Congrats to Gully. He's a good boy, and deserves the very best. I believe we have found that for him.

*HERE'S MR GULLIVER. I WILL CERTAINLY MAKE THE BEST OF OUR LAST FEW WEEKS TOGETHER, MY LITTLE ANGEL.
I KNOW YOU WILL LIVE LONG, AND PROSPER. 

[attachment=55635:gulliverYIPEE.jpg]


*


----------



## Cosy (Feb 9, 2006)

I remember Gully's story. I'm so happy for him, and for those who worked to get him his forever home.

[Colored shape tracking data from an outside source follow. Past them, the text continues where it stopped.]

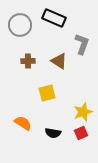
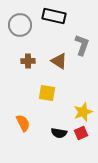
black rectangle: moved 2 px up; rotated 10 degrees counterclockwise
gray L-shape: moved 1 px down
yellow square: rotated 24 degrees clockwise
orange semicircle: rotated 30 degrees clockwise
black semicircle: moved 6 px right
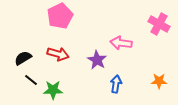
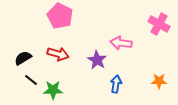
pink pentagon: rotated 20 degrees counterclockwise
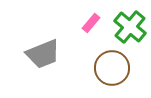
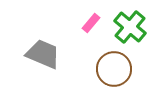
gray trapezoid: rotated 135 degrees counterclockwise
brown circle: moved 2 px right, 1 px down
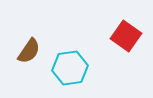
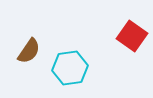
red square: moved 6 px right
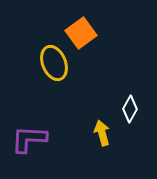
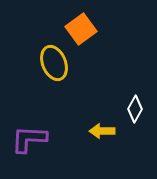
orange square: moved 4 px up
white diamond: moved 5 px right
yellow arrow: moved 2 px up; rotated 75 degrees counterclockwise
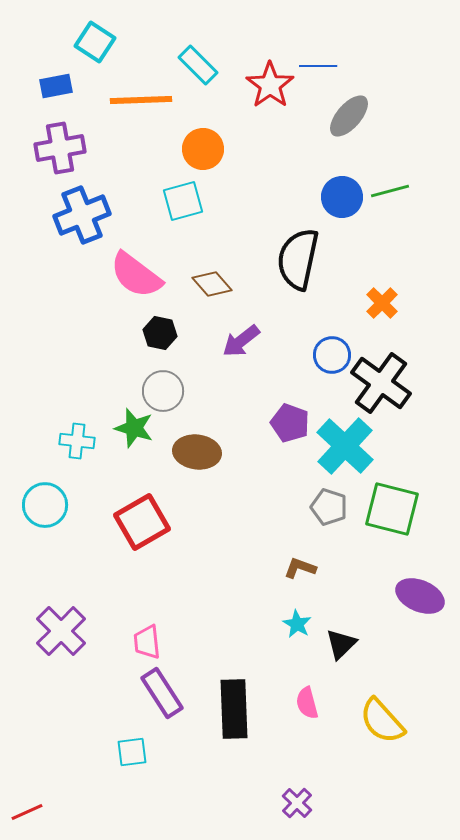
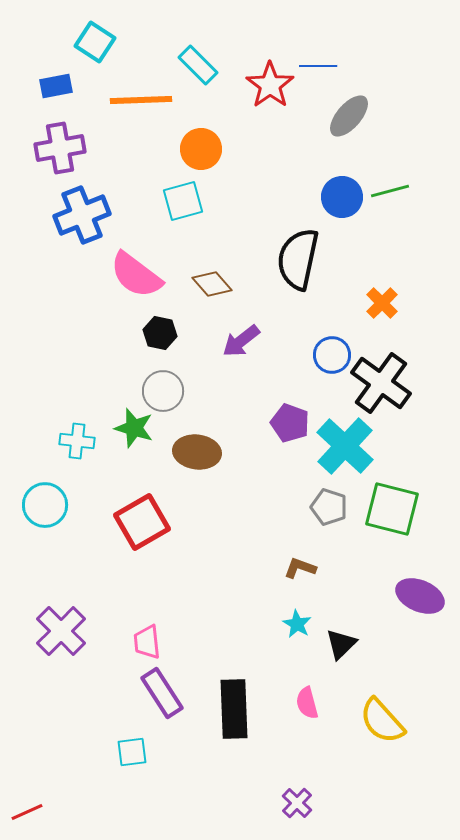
orange circle at (203, 149): moved 2 px left
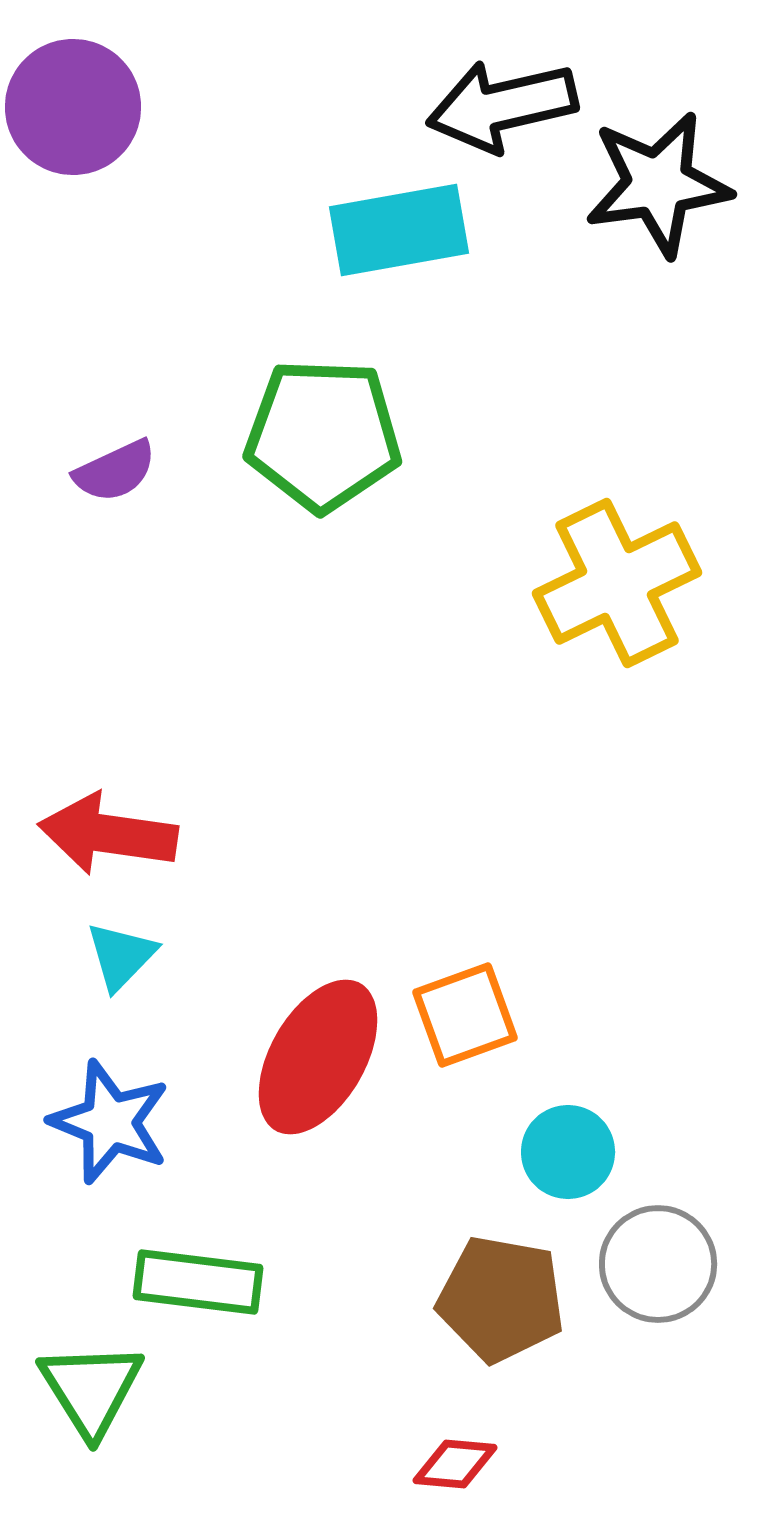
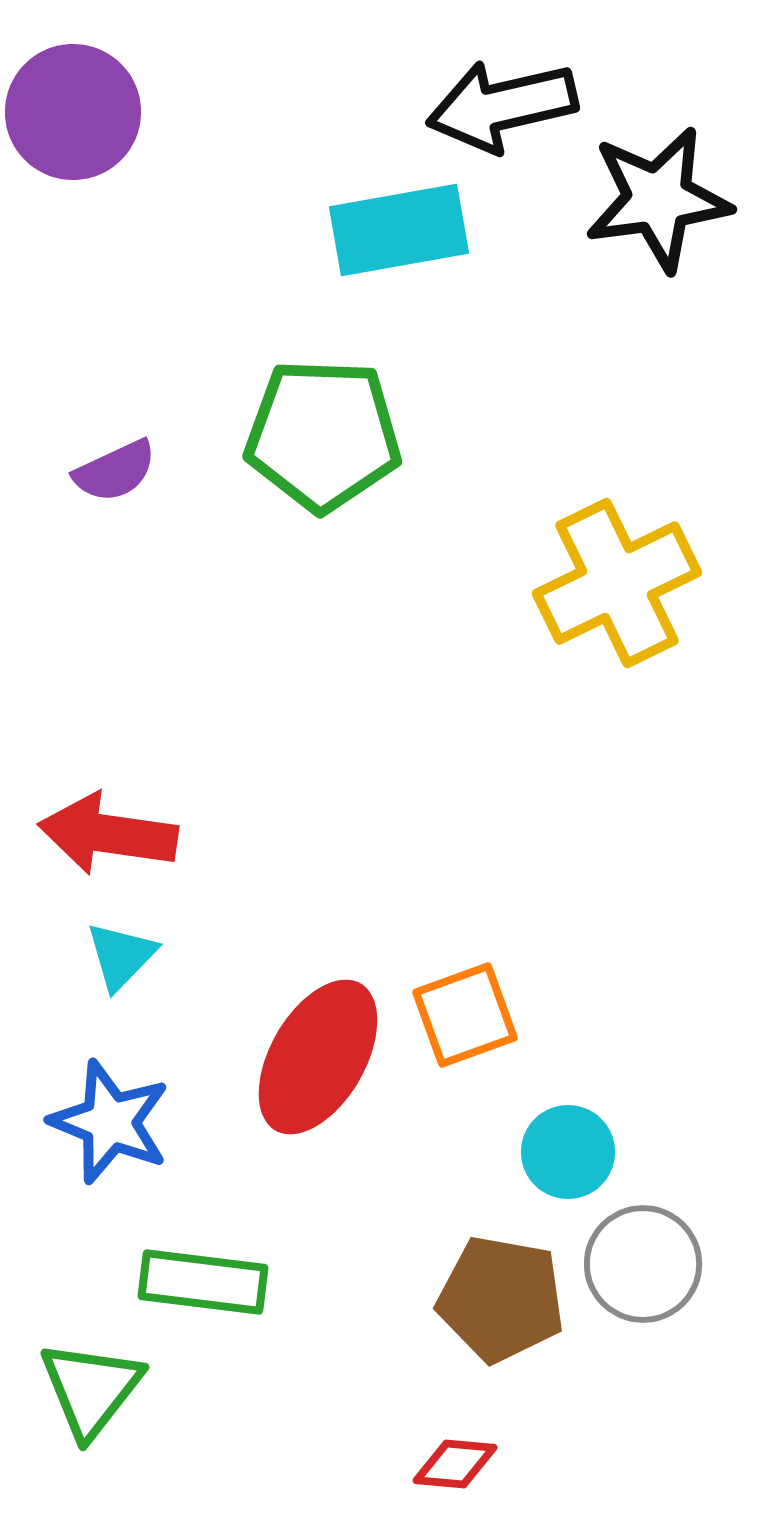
purple circle: moved 5 px down
black star: moved 15 px down
gray circle: moved 15 px left
green rectangle: moved 5 px right
green triangle: rotated 10 degrees clockwise
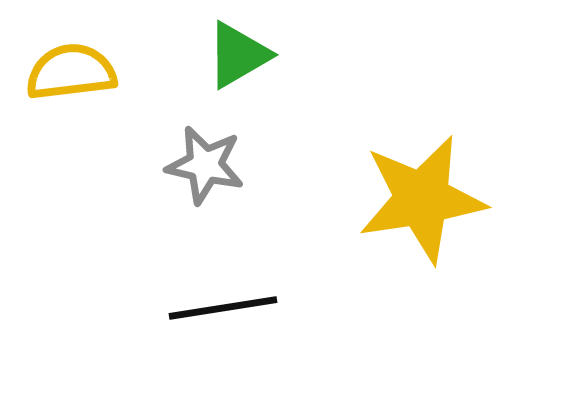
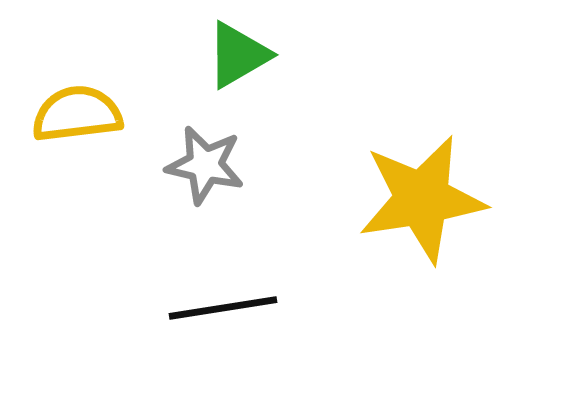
yellow semicircle: moved 6 px right, 42 px down
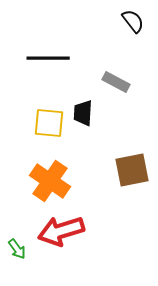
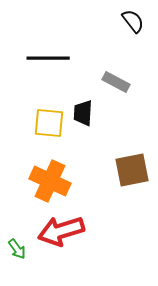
orange cross: rotated 9 degrees counterclockwise
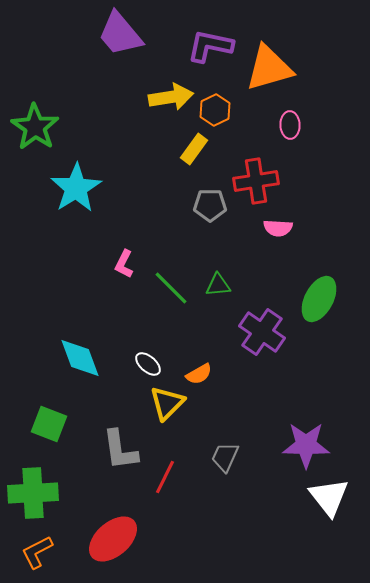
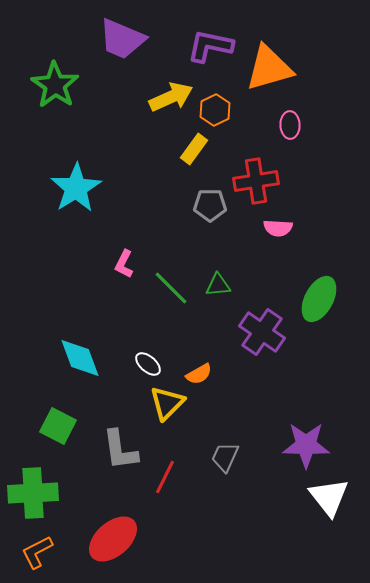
purple trapezoid: moved 2 px right, 5 px down; rotated 27 degrees counterclockwise
yellow arrow: rotated 15 degrees counterclockwise
green star: moved 20 px right, 42 px up
green square: moved 9 px right, 2 px down; rotated 6 degrees clockwise
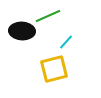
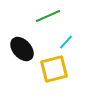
black ellipse: moved 18 px down; rotated 45 degrees clockwise
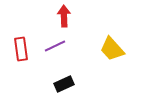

I was looking at Petfinder the other day as I hadn't gone there in awhile. I was astounded at the number
of Maltese there are now. So very sad.


----------



## Bonnie's Mommie (Mar 2, 2006)

Such a cute little bug, I'm so happy he's got a new home!


----------



## joyomom (Jan 13, 2008)

Thank you Deb and Mary!!!

Another live long and prosper story! You are the best


----------



## aggiemom99 (Dec 3, 2007)

This couple are getting a special one. I am sure his "mom" is doing a happy dance. I remember the story and it was evident how much she loved Gulliver! I am close to the age she was so it really touched me...


----------



## CrystalAndZoe (Jul 11, 2006)

Sweet Gulliver is moving to my neck of the woods!! Maybe I'll need to do a little NMR home visit to see that sweet little boy in person.


----------



## coco (Sep 20, 2006)

How exciting for Gulliver--a forever home. I'm thrilled for both of you, although I know you'll miss that sweet face. Thank you for all you do for our furry friends.


----------



## 08chrissy08 (Sep 19, 2008)

How wonderful! I'm so happy to hear he's getting his forever home. Congrats Gulliver!


----------



## SueC (May 23, 2007)

How wonderful for Gulliver! :aktion033:


----------



## Hunter's Mom (Dec 8, 2008)

Yeah for Gulliver!! This is such great news!


----------



## maggieh (Dec 16, 2007)

Maybe we need to have an SM welcome party! Do you have any idea in which part of the Chicago area little Gulliver will be living?


----------



## cuevasfam (Jul 13, 2008)

Congrats to Gulliver :aktion033: :aktion033: Lots of kisses to you sweet boy!


----------



## drclee (Jul 16, 2008)

Yay for Gulliver!!! :chili:


----------



## KAG (Jun 1, 2006)

Enjoy your new life, little beauty.
xoxoxoxo


----------



## bellapuppy (Dec 1, 2008)

I am so glad for Gulliver. He is another lucky pup you guys took such good care of. :wub:


----------



## allheart (Oct 3, 2008)

Aww Deb he is a sweetheart.....just like you :grouphug:


----------